Il vicario custodiale, padre Ibrahim Faltas, è stato tra i promotori dei corridoi umanitari che hanno consentito a molti bambini di Gaza di essere curati in Italia. Avete altre iniziative del genere in preparazione?

Il vicario custodiale, padre Ibrahim Faltas, si è sempre speso per tutte le cause umanitarie degli ultimi 20 anni. Le operazioni alle quali lei fa riferimento sono quelle legate al trasferimento in ospedali italiani dei bambini di Gaza feriti e mutilati. Ultimamente ha collaborato anche per il trasferimento del piccolo Adam, ma la maggior parte delle azioni umanitarie che promuove rimangono giustamente nascoste. Di fatto anche il recente trasferimento dei vescovi toscani ad Amman, appena scoppiata la guerra con l’Iran, è stato organizzato dal Vicario. Però, se mi permette, il suo impegno umanitario maggiore, in questi anni, è stato quello di lavorare assiduamente per la riqualificazione delle scuole di Terra Santa e per l’educazione alla pace e alla convivenza delle nuove generazioni.

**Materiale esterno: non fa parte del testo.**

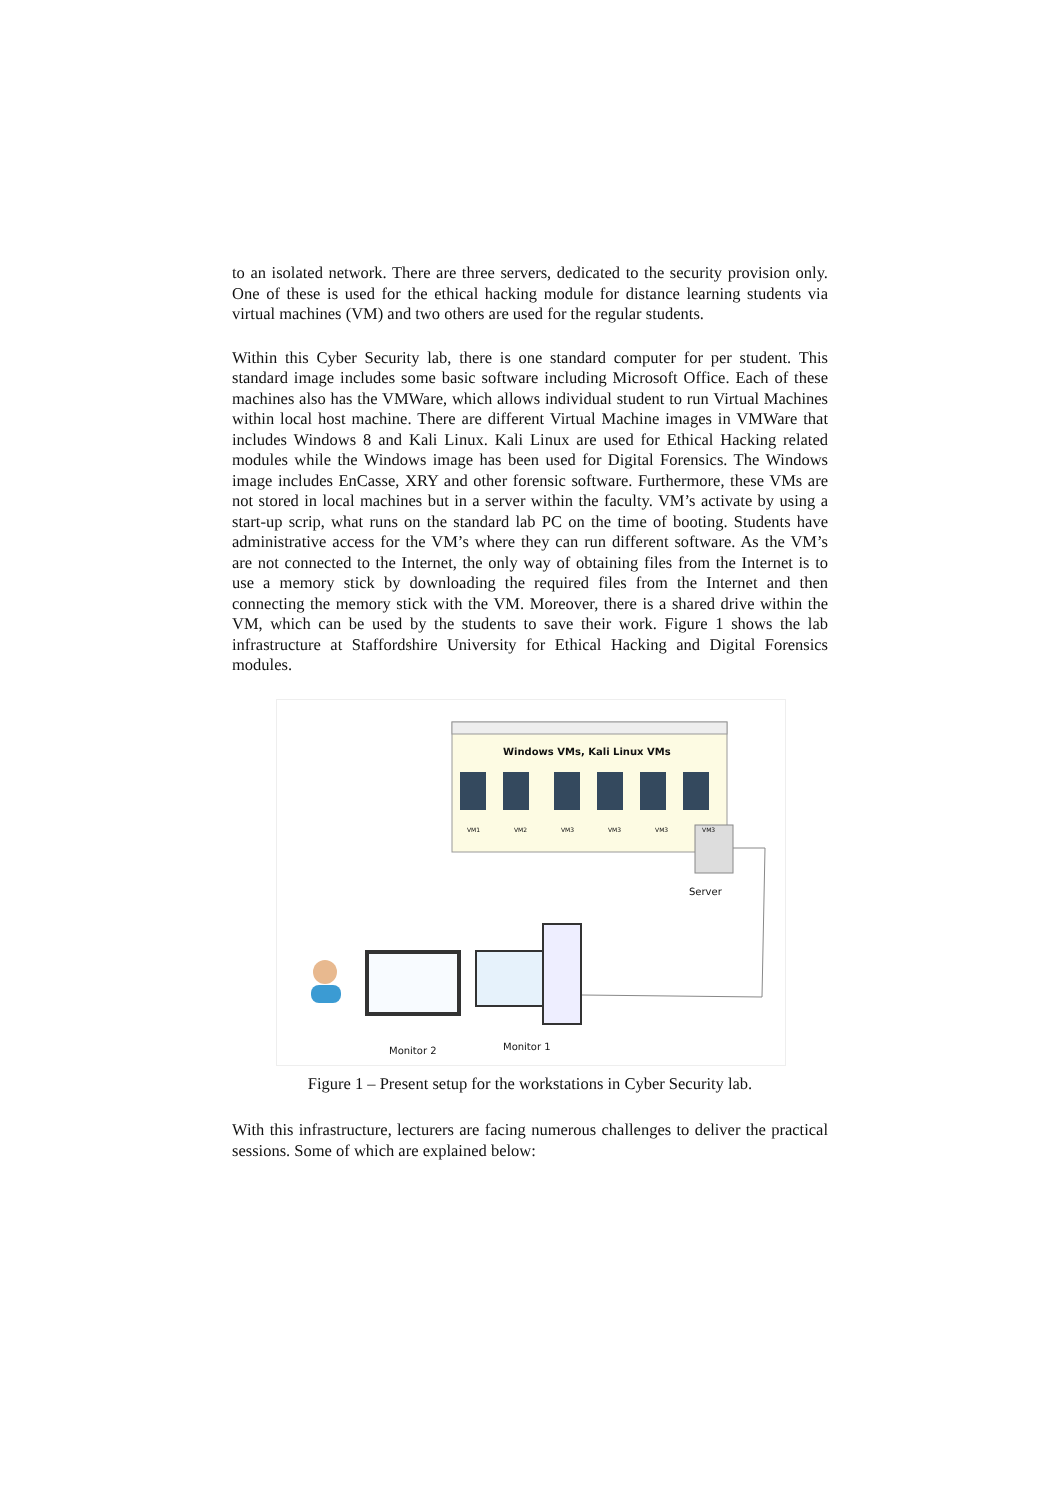to an isolated network. There are three servers, dedicated to the security provision only. One of these is used for the ethical hacking module for distance learning students via virtual machines (VM) and two others are used for the regular students.
Within this Cyber Security lab, there is one standard computer for per student. This standard image includes some basic software including Microsoft Office. Each of these machines also has the VMWare, which allows individual student to run Virtual Machines within local host machine. There are different Virtual Machine images in VMWare that includes Windows 8 and Kali Linux. Kali Linux are used for Ethical Hacking related modules while the Windows image has been used for Digital Forensics. The Windows image includes EnCasse, XRY and other forensic software. Furthermore, these VMs are not stored in local machines but in a server within the faculty. VM’s activate by using a start-up scrip, what runs on the standard lab PC on the time of booting. Students have administrative access for the VM’s where they can run different software. As the VM’s are not connected to the Internet, the only way of obtaining files from the Internet is to use a memory stick by downloading the required files from the Internet and then connecting the memory stick with the VM. Moreover, there is a shared drive within the VM, which can be used by the students to save their work. Figure 1 shows the lab infrastructure at Staffordshire University for Ethical Hacking and Digital Forensics modules.
Windows VMs, Kali Linux VMs
VM1 VM2 VM3 VM3 VM3 VM3
Server
Monitor 1
Monitor 2
Figure 1 – Present setup for the workstations in Cyber Security lab.
With this infrastructure, lecturers are facing numerous challenges to deliver the practical sessions. Some of which are explained below:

La basilica del Santo Sepolcro è stata straordinariamente chiusa al pubblico dei fedeli. Quali sono i conventi in cui i frati corrono maggiori pericoli al momento?

Attualmente i conventi che corrono più pericoli sono quelli in zone urbane, come i conventi di Giaffa e Ramle, quelli di Haifa e Acco, ma anche quelli qui a Gerusalemme. Si sa, le bombe intelligenti non esistono e chi colpisce normalmente colpisce con l’intento anche di spaventare la popolazione. Non esiste più l’osservanza delle “regole” del diritto internazionale di guerra e quindi siamo tutti sulla stessa barca, senza distinzioni di appartenenza etnica o religiosa. Comunque, già in passato ci siamo trovati in situazioni simili, fa parte della vocazione missionaria, e una cosa è certa: non siamo mercenari che abbandonano il gregge per salvare se stessi, questa è la missione che la Chiesa ci ha affidato e qui rimarremo confidando nell’aiuto del Cielo.